Although users have valid reasons for objecting to UAC in its present form, it still is the best automatic protection against malware and poorly-coded applications provided in any version of Windows. Our time is not so precious that we can’t click away a warning or two in the course of normal use, and when Vista bleats by activating the secure desktop, it’s certainly going to get our attention. In a way, it’s better to deal with the devil we know than wonder about the devil we don’t.
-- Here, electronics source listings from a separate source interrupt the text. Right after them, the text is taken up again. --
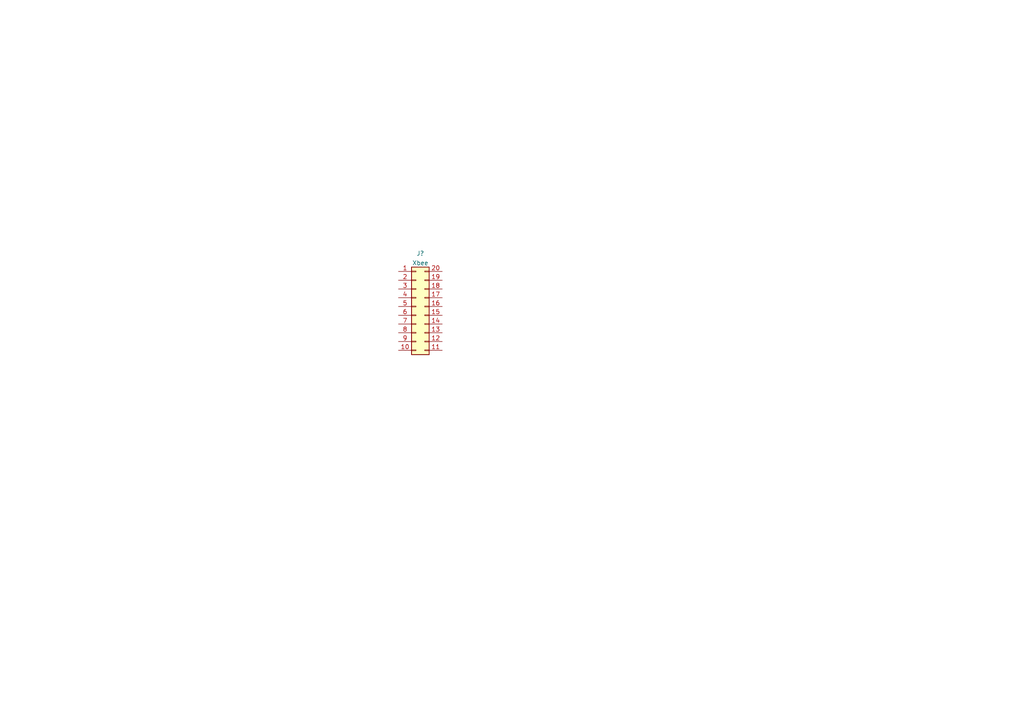
<source format=kicad_sch>
(kicad_sch (version 20211123) (generator eeschema)

  (uuid 7069f604-2487-4ee5-8b63-757c61053d52)

  (paper "A4")

  


  (symbol (lib_id "Connector_Generic:Conn_02x10_Counter_Clockwise") (at 120.65 88.9 0) (unit 1)
    (in_bom yes) (on_board yes) (fields_autoplaced)
    (uuid d338c701-2b93-410c-9ecd-57e3e942d213)
    (property "Reference" "J?" (id 0) (at 121.92 73.5035 0))
    (property "Value" "Xbee" (id 1) (at 121.92 76.2786 0))
    (property "Footprint" "" (id 2) (at 120.65 88.9 0)
      (effects (font (size 1.27 1.27)) hide)
    )
    (property "Datasheet" "~" (id 3) (at 120.65 88.9 0)
      (effects (font (size 1.27 1.27)) hide)
    )
    (pin "1" (uuid 900147d5-2fd5-44de-a569-13801c881b8f))
    (pin "10" (uuid 0293c64d-258d-417b-8c4c-df5bec9d92d9))
    (pin "11" (uuid fc8e4073-d1c9-4294-b9b9-725298f47036))
    (pin "12" (uuid 57c2508f-af97-4bee-a0d0-e4d3338a8afd))
    (pin "13" (uuid d8e316bc-9aac-4a28-a7c0-0545ca456e86))
    (pin "14" (uuid 42f64f7b-7c58-4d50-b295-26f48afc18ac))
    (pin "15" (uuid 407e6866-ce57-4a0b-a169-7eac092652fe))
    (pin "16" (uuid ba637796-cd5e-4391-97dd-a6f6598af957))
    (pin "17" (uuid 6e099f76-862b-4da1-ba9f-8f24ae0c8d30))
    (pin "18" (uuid 562a83a1-e4c0-40ec-8dfc-c6fb263ac835))
    (pin "19" (uuid 3dc507ae-48ea-4f1e-8962-e73c0e5934f6))
    (pin "2" (uuid 03b222f2-b421-4321-bd3f-6d6f6cf41dce))
    (pin "20" (uuid 27a9d1e1-420e-4ba3-851a-0d64ecd77756))
    (pin "3" (uuid 34bc26a4-b99a-4092-a509-a89292dd3acb))
    (pin "4" (uuid ea853174-c3b9-4253-8569-bd8ce3593d30))
    (pin "5" (uuid 874544c5-f21b-49eb-a67b-c0e80f5253f1))
    (pin "6" (uuid 971c0335-c37f-4b11-8944-3c6bcd551cc7))
    (pin "7" (uuid 51f2f019-0400-459d-ba65-9b144ff75eda))
    (pin "8" (uuid 96edc933-1b50-4eef-a2de-b2f1cc02a7e7))
    (pin "9" (uuid ad26ba90-b38d-485b-8f93-ba702ebb695a))
  )
)

</source>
That’s my position. I don’t think that UAC is flawless, and it annoys me more than it helps me. Still, if it keeps me from doing something stupid every month or two, it’s worth dealing with the rest of time.
Want to reduce the number of UAC prompts that you experience? I have some suggestions.
First, don’t use the “Run" menu choice in Internet Explorer. That basically downloads whatever app you’re interested in to a temporary folder on your desktop and runs it from there. Of course, UAC won’t like this. Try saving the file to your PC instead, and then run your antivirus program on it before double-clicking the file.
Even better, try using Firefox as your main web browser. Firefox has its own built-in safeguards, like running your antivirus program on any downloaded files, but it does not have Internet Explorer’s “Protected Mode" which is responsible for so many UAC prompts.
Keep your applications updated. Third-party providers are getting better and better at having their applications avoid or reduce UAC prompts.
And, as I find myself writing so often, enable Windows Update on your PC and set it to update at a time when your computer is actually on. I’m amazed to no end at how many folks leave it at Vista’s default setting, which is 3:00 am.